Try it: Search the material for the word "right" and copy every line in which it occurs.

::::::::

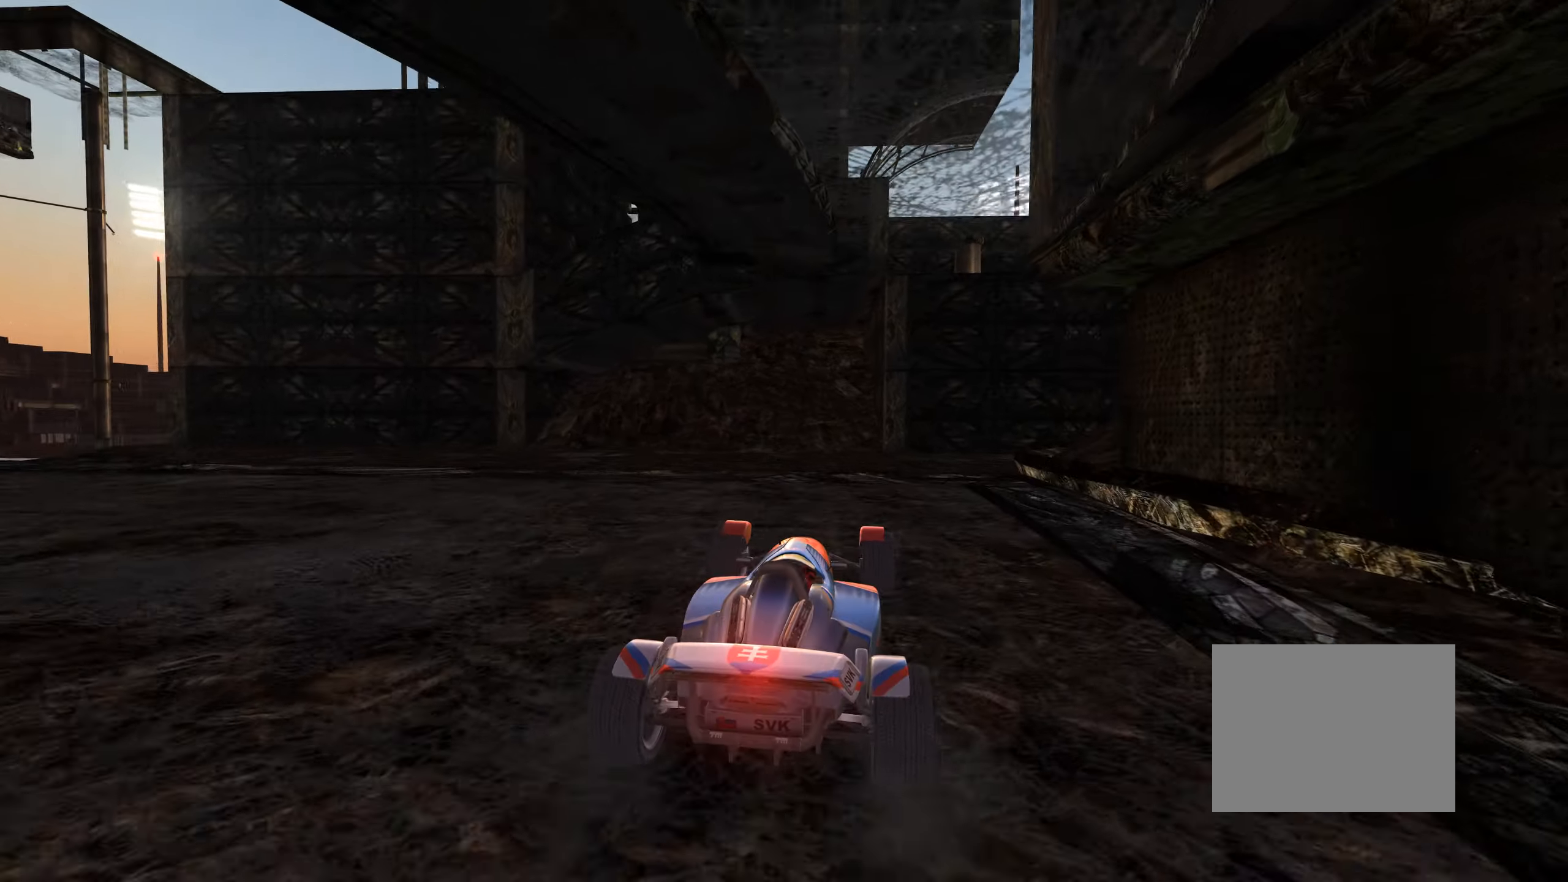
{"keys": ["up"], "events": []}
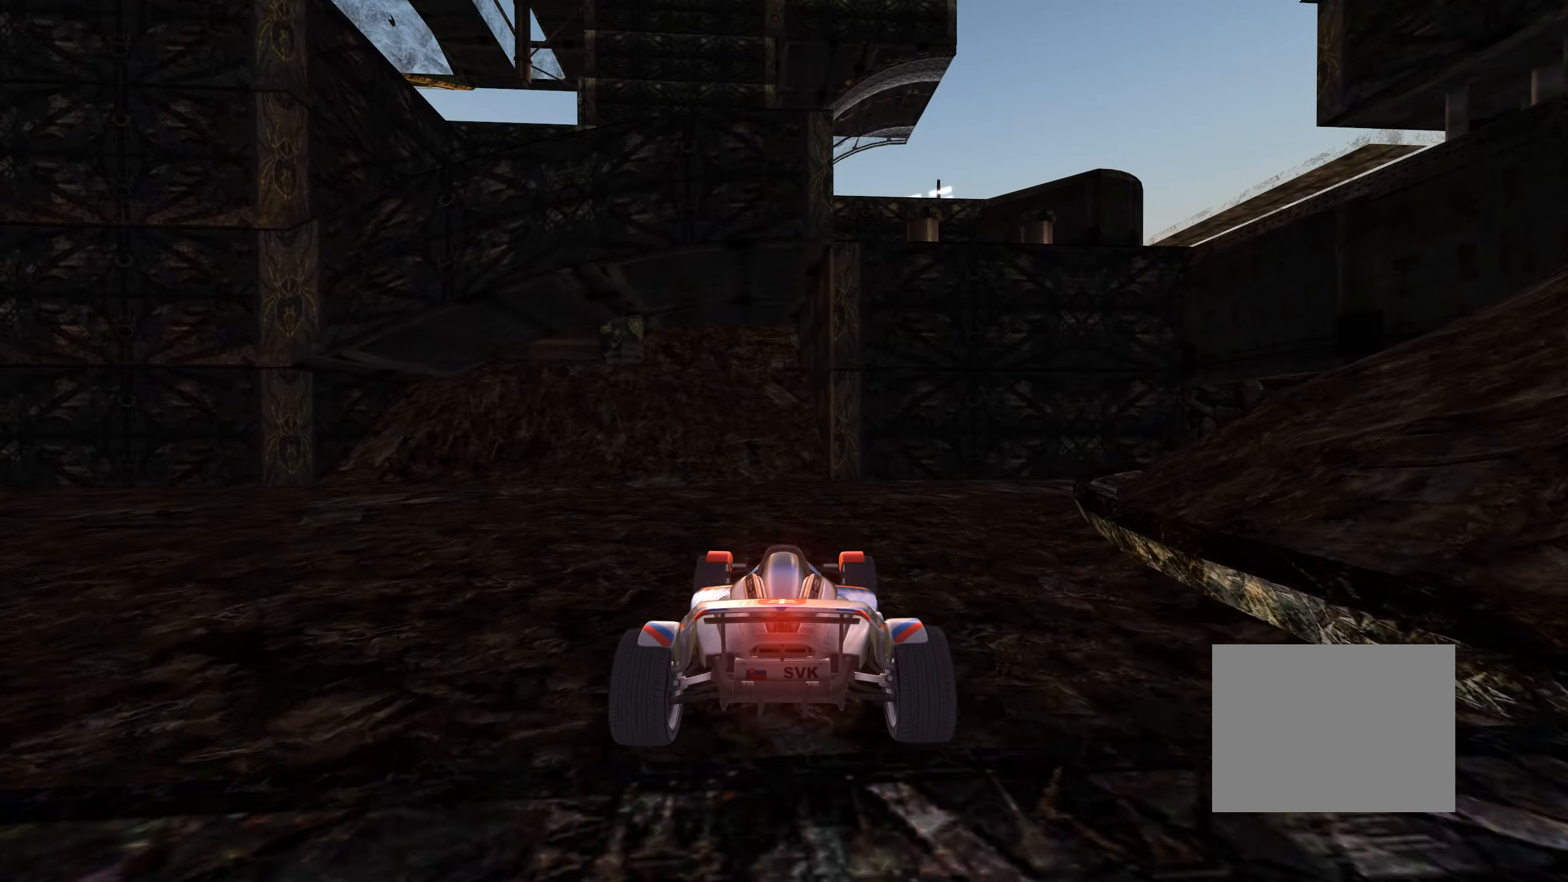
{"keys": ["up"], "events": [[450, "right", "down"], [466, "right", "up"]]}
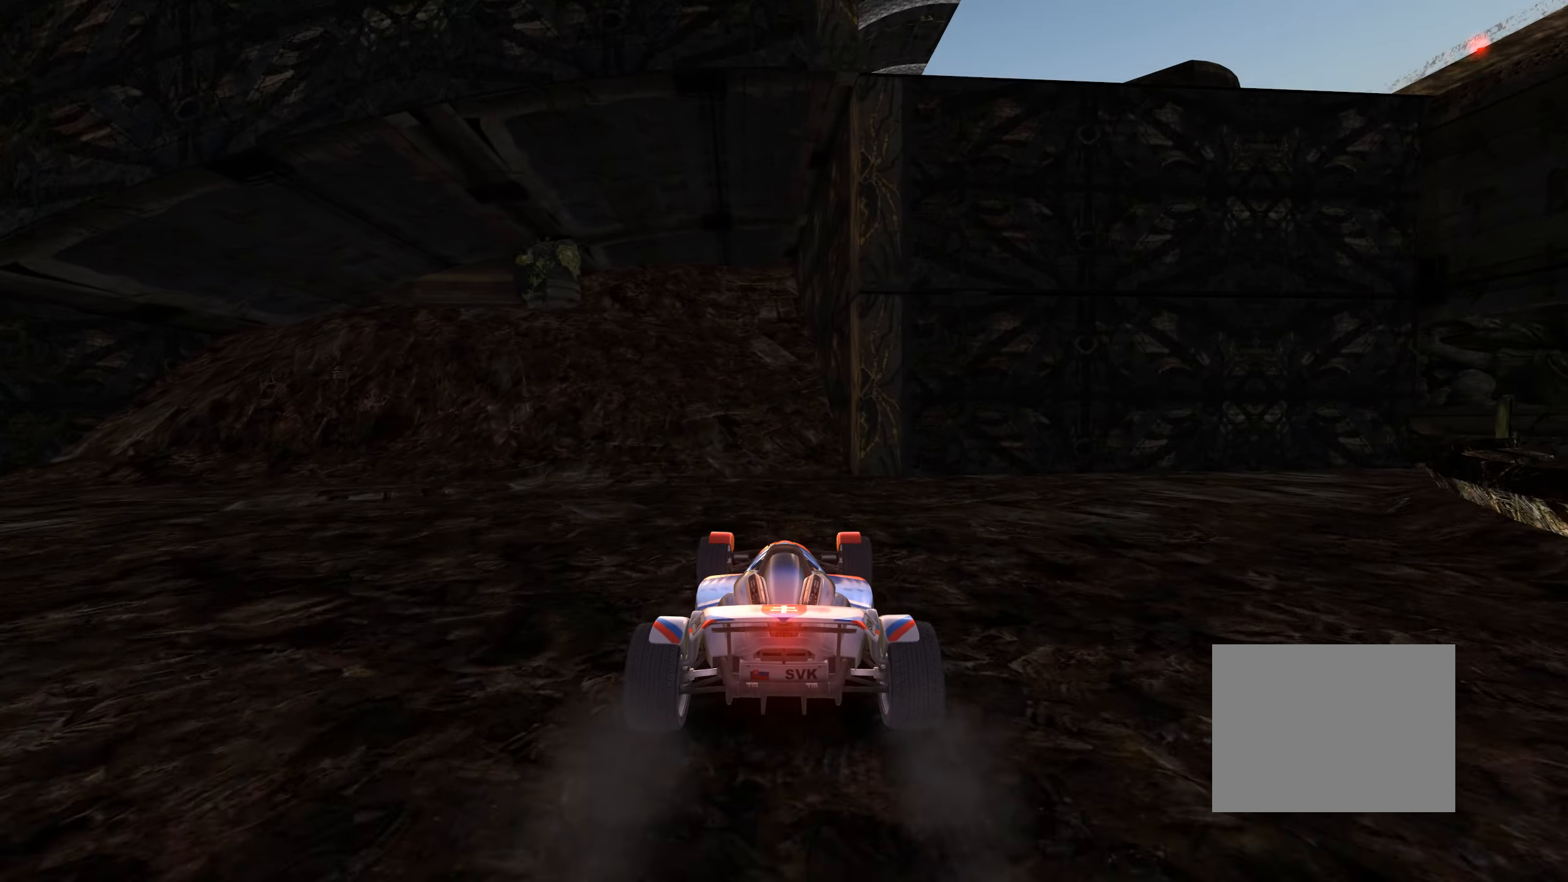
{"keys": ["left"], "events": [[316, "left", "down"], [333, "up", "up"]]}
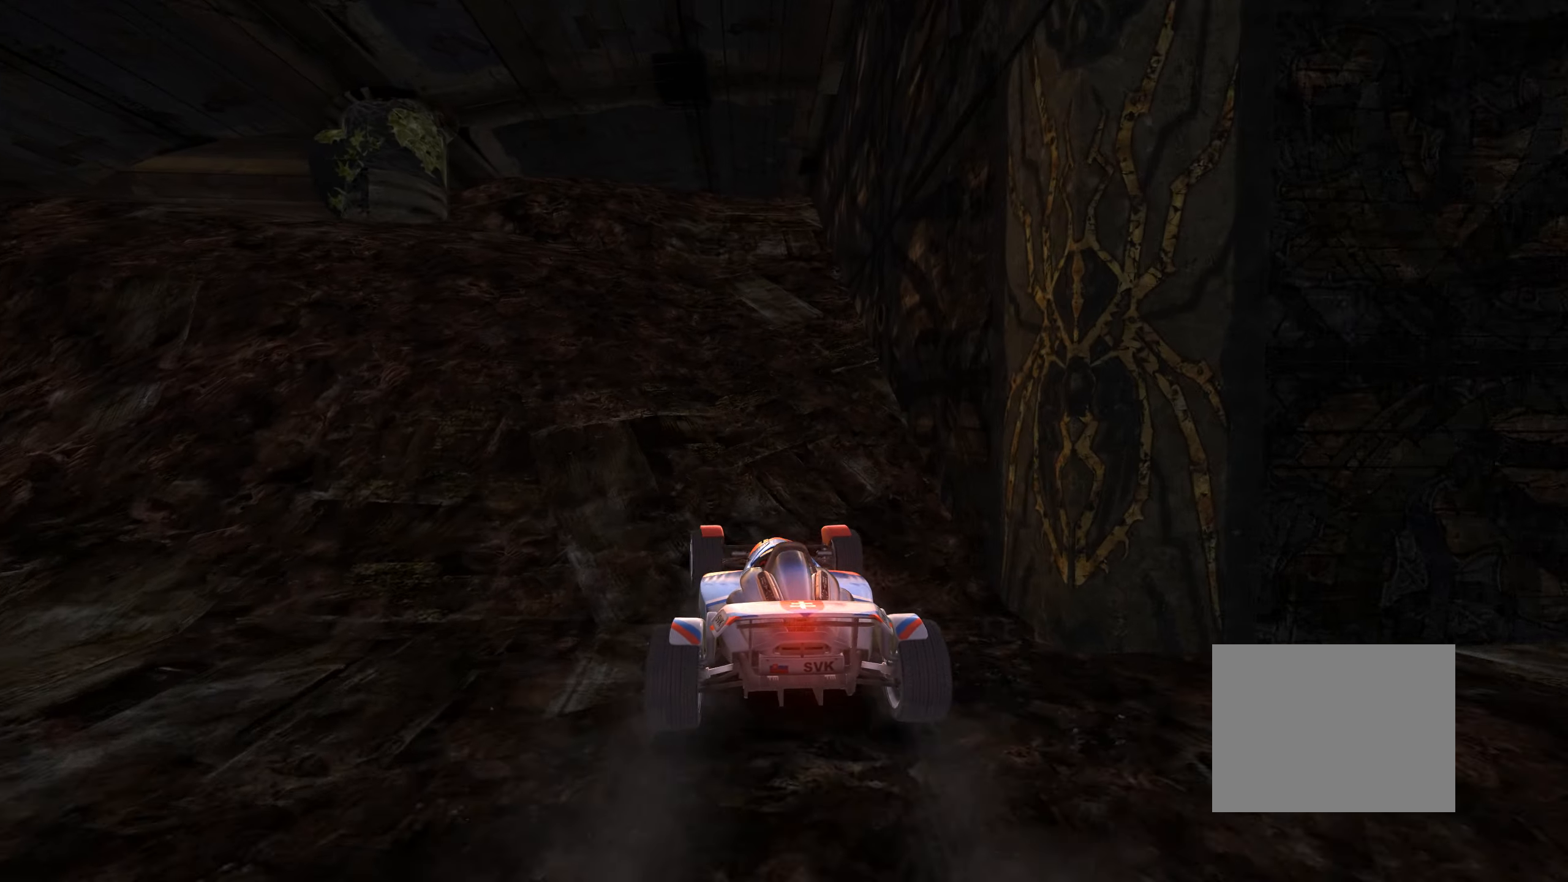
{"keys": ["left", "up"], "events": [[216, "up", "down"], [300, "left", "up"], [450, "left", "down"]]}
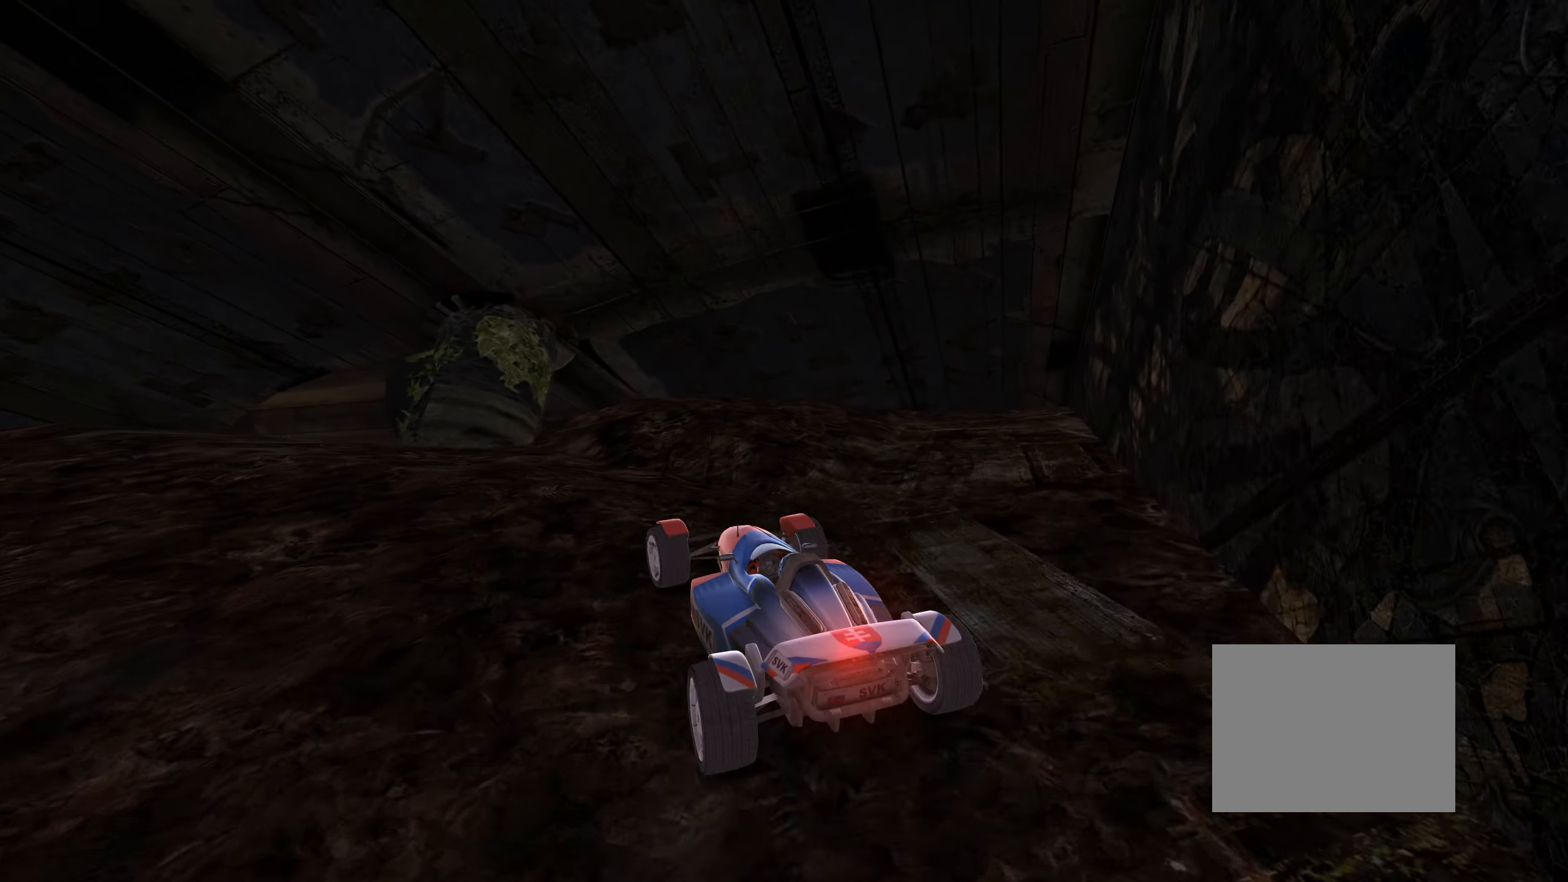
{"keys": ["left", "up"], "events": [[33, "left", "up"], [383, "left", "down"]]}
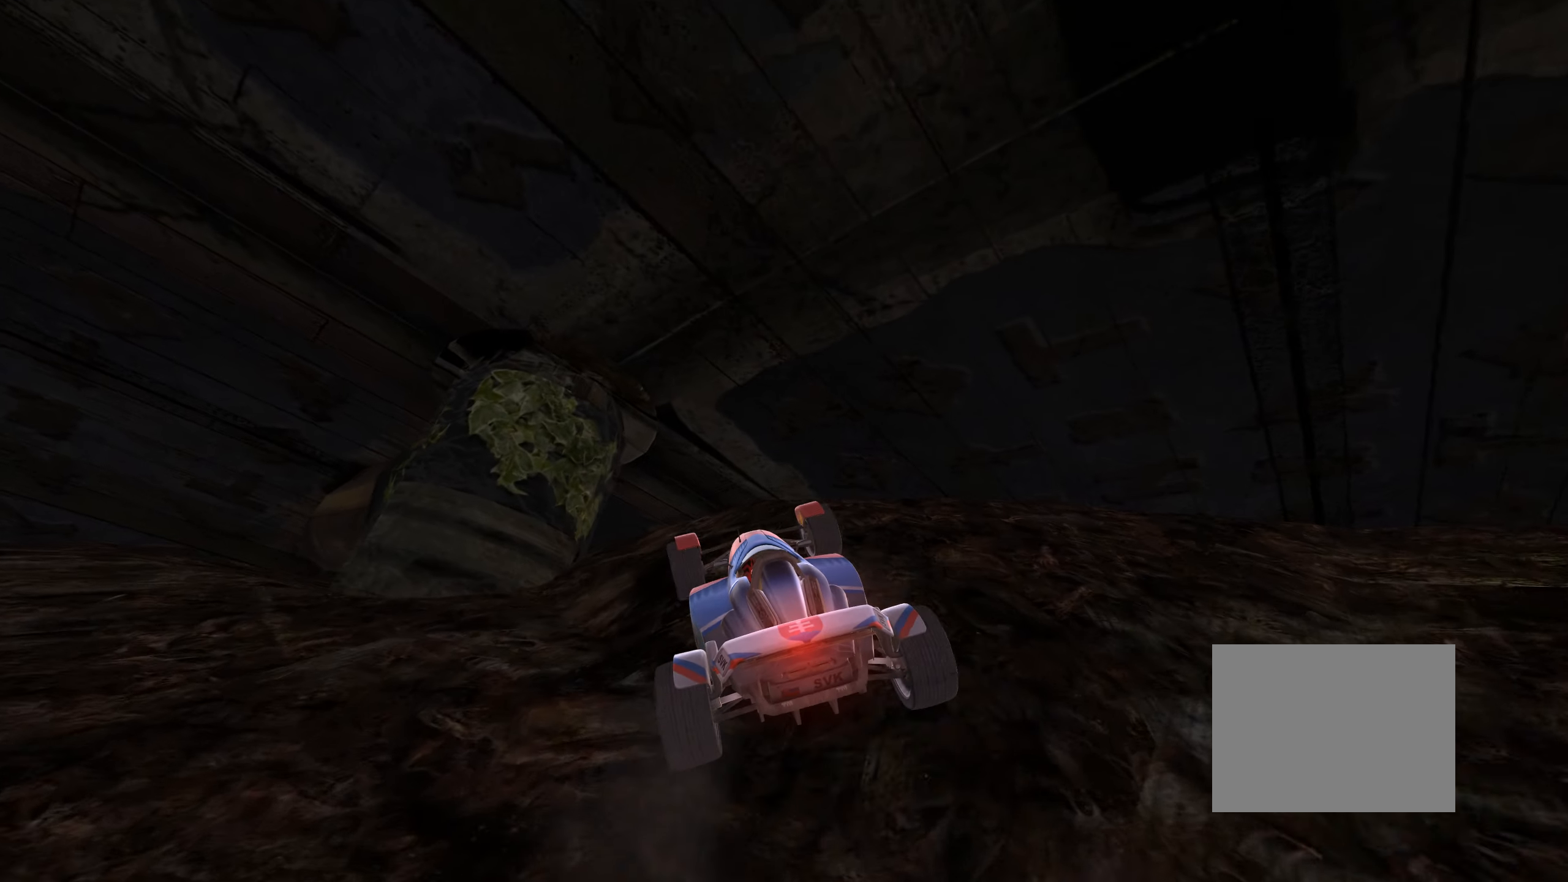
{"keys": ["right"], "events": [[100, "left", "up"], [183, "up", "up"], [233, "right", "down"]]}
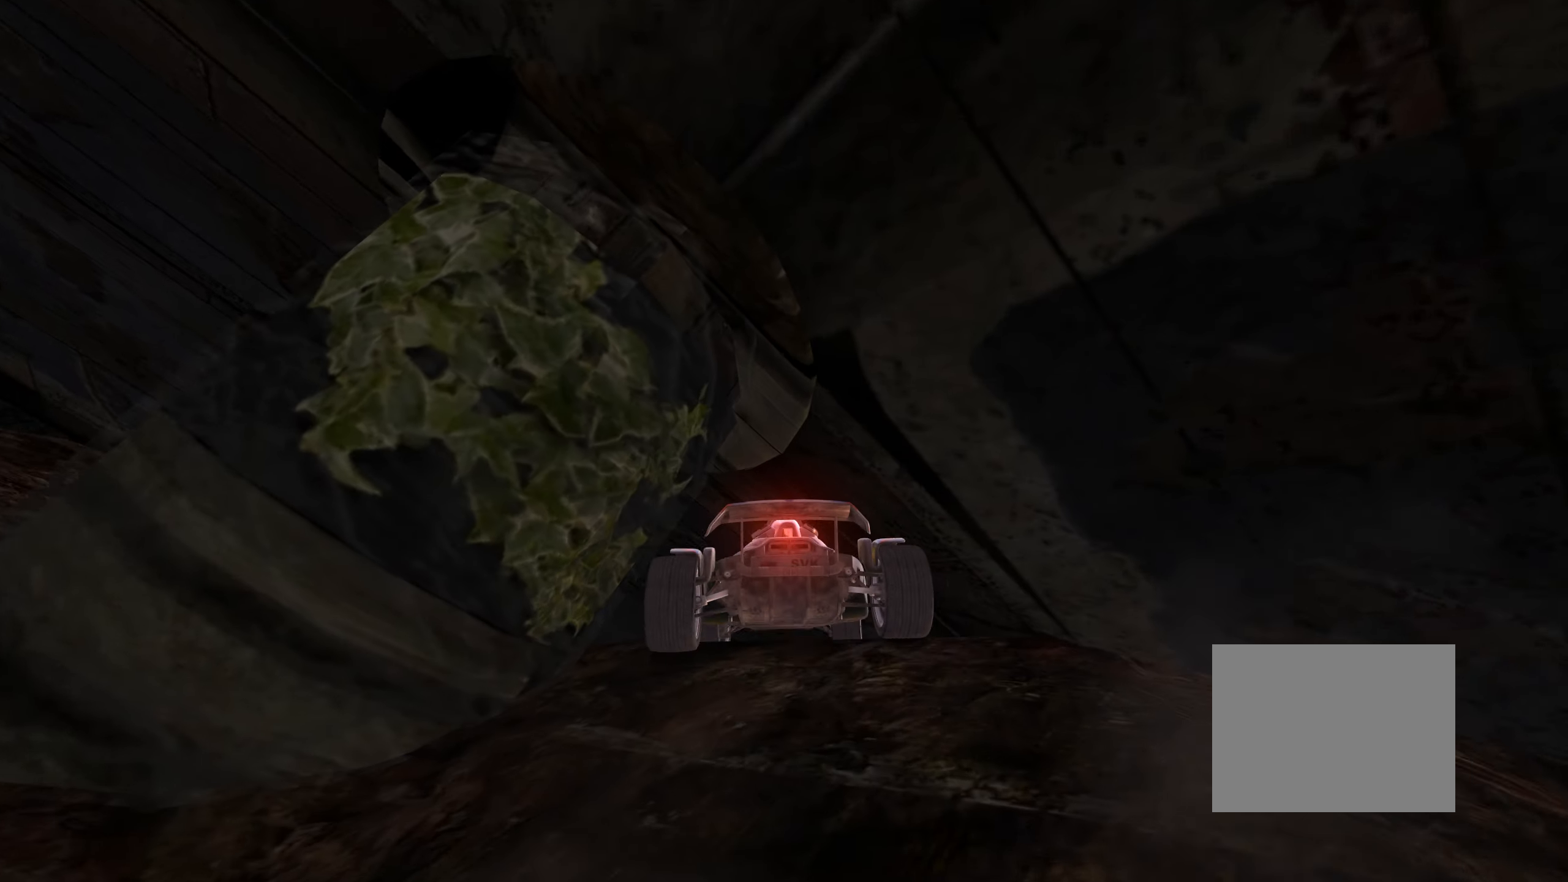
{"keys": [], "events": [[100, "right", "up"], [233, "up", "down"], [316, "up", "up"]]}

::::::::

Exercise output:
{"keys": ["up"], "events": [[450, "right", "down"], [466, "right", "up"]]}
{"keys": ["right"], "events": [[100, "left", "up"], [183, "up", "up"], [233, "right", "down"]]}
{"keys": [], "events": [[100, "right", "up"], [233, "up", "down"], [316, "up", "up"]]}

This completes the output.